:: What the task asks ::
The expected output is exactly the lines below, starting at the line with "As regards Directors’" and ending at the line with "- Makes recommendations", both included; no other line belongs in it.

** Opening Excerpted data block **

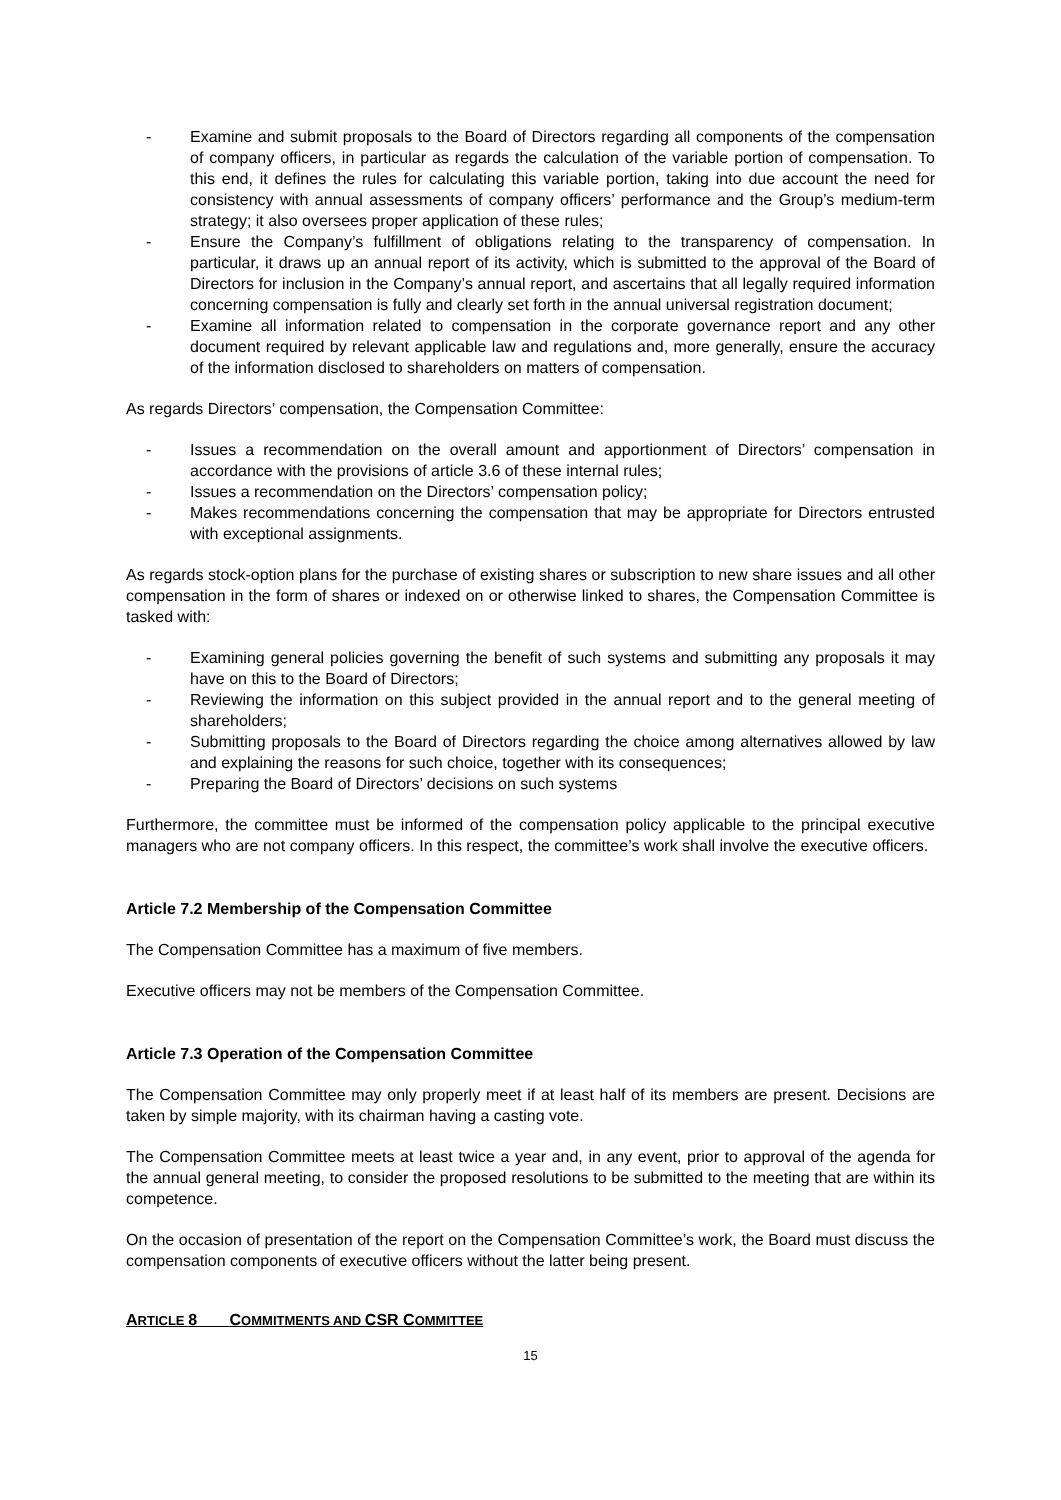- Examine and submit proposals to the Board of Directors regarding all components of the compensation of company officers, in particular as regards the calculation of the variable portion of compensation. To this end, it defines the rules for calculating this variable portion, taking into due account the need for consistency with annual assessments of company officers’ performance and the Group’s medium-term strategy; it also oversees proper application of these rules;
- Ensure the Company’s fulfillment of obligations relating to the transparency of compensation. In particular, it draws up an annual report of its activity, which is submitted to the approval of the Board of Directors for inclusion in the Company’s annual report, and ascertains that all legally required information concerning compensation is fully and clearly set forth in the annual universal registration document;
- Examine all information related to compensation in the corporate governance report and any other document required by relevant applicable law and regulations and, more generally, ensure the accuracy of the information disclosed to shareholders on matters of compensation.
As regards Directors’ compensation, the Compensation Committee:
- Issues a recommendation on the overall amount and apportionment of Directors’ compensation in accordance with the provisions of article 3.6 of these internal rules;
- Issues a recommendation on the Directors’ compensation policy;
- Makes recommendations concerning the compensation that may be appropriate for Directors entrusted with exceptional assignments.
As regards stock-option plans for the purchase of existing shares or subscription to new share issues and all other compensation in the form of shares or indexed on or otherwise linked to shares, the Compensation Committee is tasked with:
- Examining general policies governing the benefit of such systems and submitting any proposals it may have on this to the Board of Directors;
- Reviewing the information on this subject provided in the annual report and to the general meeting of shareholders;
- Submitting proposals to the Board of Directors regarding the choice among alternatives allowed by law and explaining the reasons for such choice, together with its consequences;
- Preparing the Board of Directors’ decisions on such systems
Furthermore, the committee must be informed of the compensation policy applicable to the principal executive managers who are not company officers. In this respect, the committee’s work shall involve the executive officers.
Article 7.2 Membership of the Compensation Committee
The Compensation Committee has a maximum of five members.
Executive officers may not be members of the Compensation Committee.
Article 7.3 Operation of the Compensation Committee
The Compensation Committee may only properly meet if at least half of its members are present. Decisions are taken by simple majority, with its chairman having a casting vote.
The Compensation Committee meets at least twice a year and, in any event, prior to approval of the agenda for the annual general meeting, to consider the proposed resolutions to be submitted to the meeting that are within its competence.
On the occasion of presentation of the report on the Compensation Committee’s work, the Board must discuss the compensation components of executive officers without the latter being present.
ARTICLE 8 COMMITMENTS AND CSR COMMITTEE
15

** Closing Excerpted data block **
** Opening Excerpted data block **

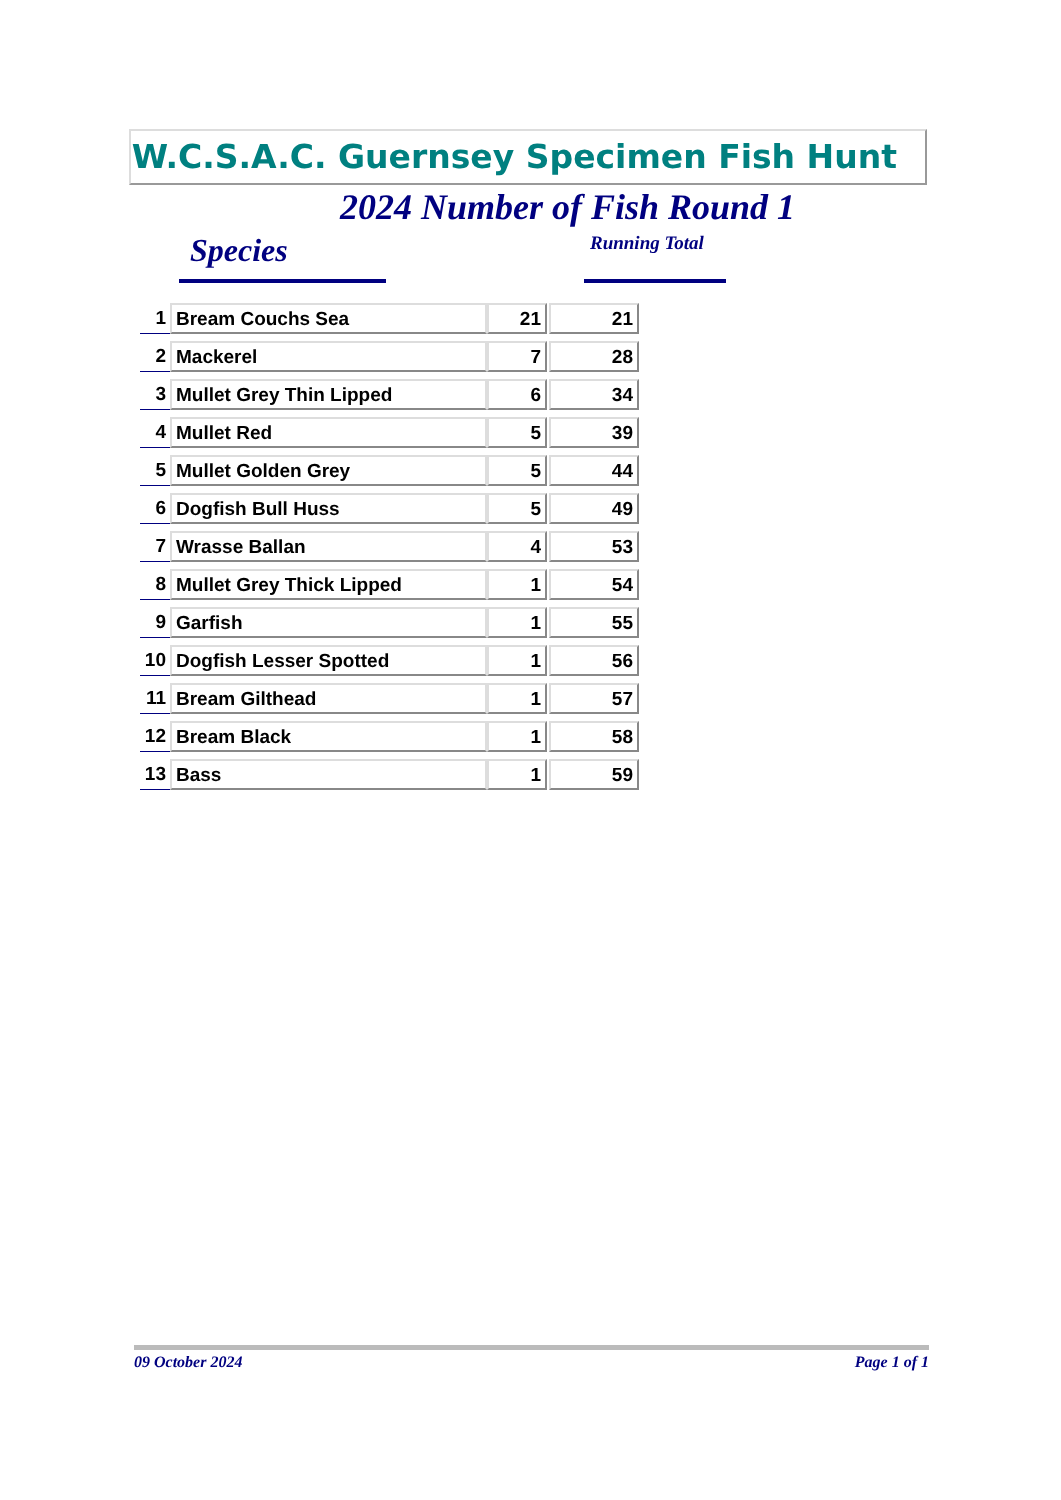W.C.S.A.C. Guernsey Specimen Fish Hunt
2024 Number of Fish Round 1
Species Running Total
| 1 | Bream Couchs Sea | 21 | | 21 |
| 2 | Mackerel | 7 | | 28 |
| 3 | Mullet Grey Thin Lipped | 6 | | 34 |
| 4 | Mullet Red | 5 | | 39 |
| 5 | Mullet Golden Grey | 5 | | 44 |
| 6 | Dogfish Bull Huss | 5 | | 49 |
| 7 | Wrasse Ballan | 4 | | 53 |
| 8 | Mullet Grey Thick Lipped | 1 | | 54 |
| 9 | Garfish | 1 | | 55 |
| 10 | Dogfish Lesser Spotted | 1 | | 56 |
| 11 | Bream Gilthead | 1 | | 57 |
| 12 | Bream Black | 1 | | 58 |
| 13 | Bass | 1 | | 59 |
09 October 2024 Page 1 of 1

** Closing Excerpted data block **

:: Solution for this exercise ::
As regards Directors’ compensation, the Compensation Committee:
- Issues a recommendation on the overall amount and apportionment of Directors’ compensation in accordance with the provisions of article 3.6 of these internal rules;
- Issues a recommendation on the Directors’ compensation policy;
- Makes recommendations concerning the compensation that may be appropriate for Directors entrusted with exceptional assignments.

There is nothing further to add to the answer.